## Given records
● ● ● ●

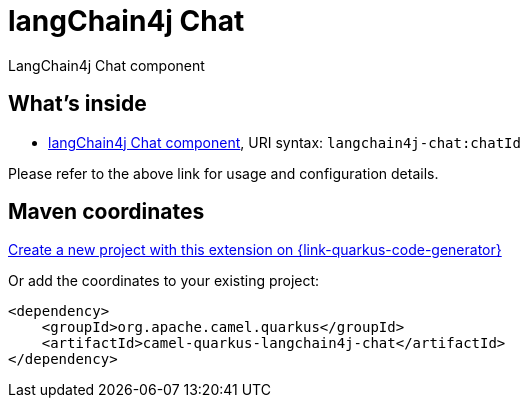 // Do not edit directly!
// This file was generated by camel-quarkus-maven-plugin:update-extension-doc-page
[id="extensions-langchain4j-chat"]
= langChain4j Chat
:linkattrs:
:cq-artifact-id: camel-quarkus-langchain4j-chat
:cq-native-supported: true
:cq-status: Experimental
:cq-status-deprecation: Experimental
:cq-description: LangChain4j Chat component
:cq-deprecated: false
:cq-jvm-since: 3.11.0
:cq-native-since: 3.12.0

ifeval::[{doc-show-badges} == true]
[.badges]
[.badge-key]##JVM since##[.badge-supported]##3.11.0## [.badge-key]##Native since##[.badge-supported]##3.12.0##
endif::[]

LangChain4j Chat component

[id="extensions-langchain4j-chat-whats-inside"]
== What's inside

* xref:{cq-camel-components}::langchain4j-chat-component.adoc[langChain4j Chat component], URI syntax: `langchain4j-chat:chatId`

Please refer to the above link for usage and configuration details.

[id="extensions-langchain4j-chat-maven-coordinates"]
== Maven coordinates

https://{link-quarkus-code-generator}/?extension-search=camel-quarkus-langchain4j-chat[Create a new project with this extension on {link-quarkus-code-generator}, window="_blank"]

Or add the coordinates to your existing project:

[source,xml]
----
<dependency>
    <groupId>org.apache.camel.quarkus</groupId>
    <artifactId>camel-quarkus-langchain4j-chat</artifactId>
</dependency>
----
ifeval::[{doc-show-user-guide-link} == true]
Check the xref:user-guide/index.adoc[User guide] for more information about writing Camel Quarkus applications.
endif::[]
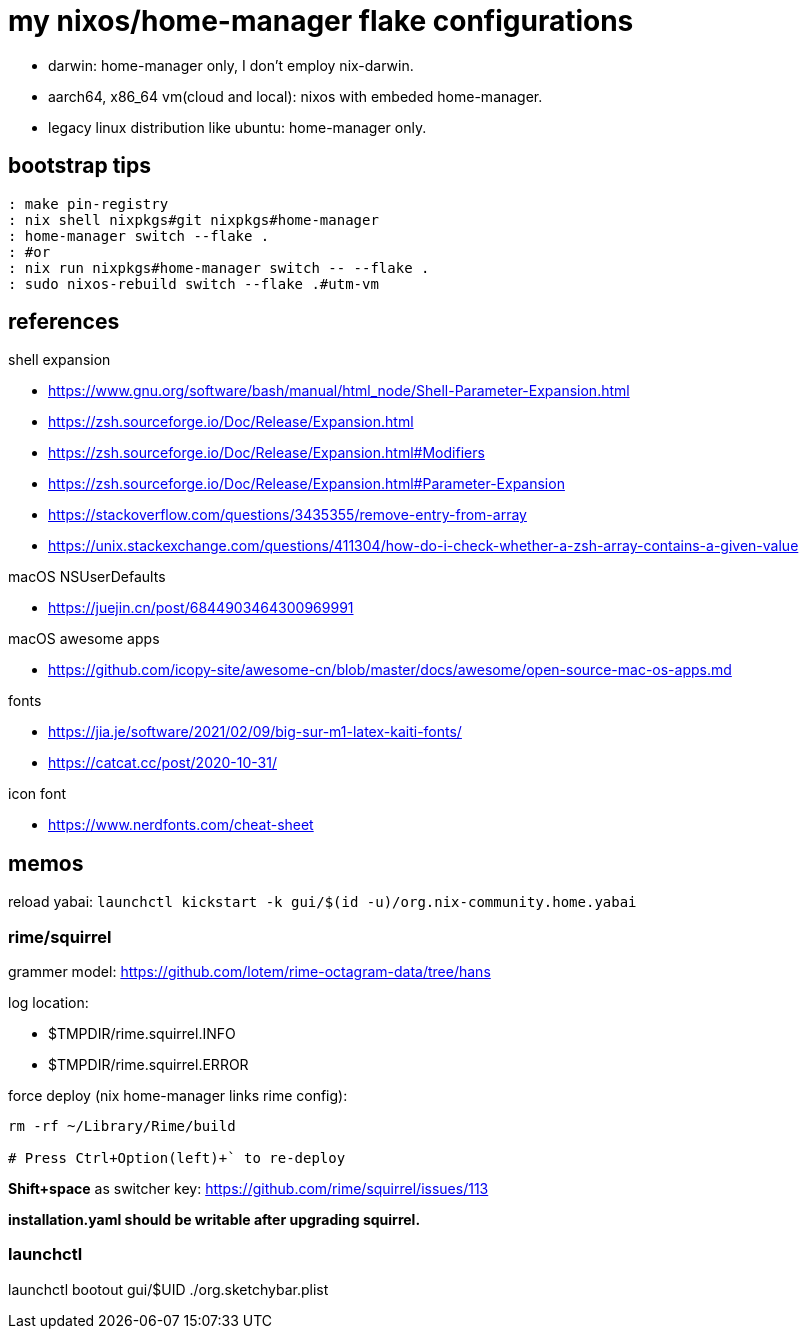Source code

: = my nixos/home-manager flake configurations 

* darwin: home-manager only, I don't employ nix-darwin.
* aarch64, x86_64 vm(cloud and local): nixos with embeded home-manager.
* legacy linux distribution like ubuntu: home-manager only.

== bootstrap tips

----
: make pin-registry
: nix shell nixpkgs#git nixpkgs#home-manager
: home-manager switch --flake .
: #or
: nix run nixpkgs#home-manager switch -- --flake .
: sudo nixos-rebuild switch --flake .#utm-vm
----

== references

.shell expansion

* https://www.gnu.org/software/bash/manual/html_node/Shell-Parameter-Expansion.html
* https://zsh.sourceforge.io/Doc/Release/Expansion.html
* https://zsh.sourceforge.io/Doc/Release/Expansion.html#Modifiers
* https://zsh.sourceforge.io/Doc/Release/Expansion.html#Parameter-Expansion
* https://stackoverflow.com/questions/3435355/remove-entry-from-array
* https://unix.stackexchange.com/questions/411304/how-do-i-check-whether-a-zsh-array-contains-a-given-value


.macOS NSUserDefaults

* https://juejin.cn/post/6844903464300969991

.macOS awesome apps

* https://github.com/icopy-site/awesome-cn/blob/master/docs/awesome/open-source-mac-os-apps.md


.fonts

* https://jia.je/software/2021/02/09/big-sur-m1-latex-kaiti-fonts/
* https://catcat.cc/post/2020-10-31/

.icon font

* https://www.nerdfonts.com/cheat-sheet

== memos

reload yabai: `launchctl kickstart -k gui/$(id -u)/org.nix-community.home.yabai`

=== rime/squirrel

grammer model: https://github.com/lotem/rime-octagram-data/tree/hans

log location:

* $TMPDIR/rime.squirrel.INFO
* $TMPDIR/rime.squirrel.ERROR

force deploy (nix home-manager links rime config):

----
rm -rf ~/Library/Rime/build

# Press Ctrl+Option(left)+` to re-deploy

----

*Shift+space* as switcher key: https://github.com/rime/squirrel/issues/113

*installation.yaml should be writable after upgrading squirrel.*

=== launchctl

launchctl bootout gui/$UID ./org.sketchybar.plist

● ● ● ●

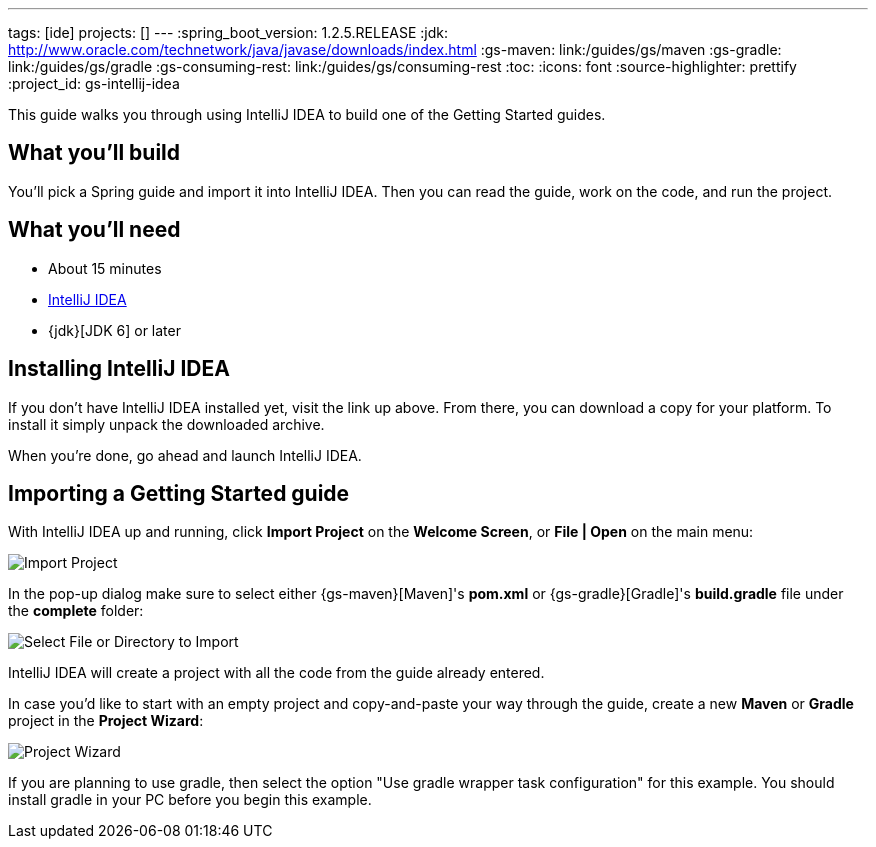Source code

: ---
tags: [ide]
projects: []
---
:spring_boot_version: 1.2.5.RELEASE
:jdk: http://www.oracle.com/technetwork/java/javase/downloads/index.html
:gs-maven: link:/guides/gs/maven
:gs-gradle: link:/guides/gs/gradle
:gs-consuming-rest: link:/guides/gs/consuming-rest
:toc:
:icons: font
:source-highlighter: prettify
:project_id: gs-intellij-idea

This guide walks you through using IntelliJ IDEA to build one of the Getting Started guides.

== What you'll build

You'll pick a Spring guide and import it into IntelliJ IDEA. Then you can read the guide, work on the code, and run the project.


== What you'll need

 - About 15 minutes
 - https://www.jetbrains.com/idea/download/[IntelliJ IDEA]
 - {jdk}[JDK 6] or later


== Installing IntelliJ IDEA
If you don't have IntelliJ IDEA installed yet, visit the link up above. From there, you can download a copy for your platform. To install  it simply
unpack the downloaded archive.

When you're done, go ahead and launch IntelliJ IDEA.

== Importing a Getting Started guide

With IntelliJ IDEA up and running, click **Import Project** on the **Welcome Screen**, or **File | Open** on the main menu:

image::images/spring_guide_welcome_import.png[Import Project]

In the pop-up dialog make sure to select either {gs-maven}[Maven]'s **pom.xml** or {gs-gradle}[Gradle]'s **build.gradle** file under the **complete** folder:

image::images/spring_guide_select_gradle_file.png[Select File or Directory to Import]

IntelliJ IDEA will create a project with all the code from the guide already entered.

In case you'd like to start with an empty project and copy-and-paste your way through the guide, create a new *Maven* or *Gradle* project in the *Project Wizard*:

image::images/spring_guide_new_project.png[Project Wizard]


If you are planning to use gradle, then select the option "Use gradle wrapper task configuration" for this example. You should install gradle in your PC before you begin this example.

● ● ● ●

## Exercise prompt
Lines with the word "Wizard" in them should be copied from the preceding records.

## Result of the exercise
In case you'd like to start with an empty project and copy-and-paste your way through the guide, create a new *Maven* or *Gradle* project in the *Project Wizard*:
image::images/spring_guide_new_project.png[Project Wizard]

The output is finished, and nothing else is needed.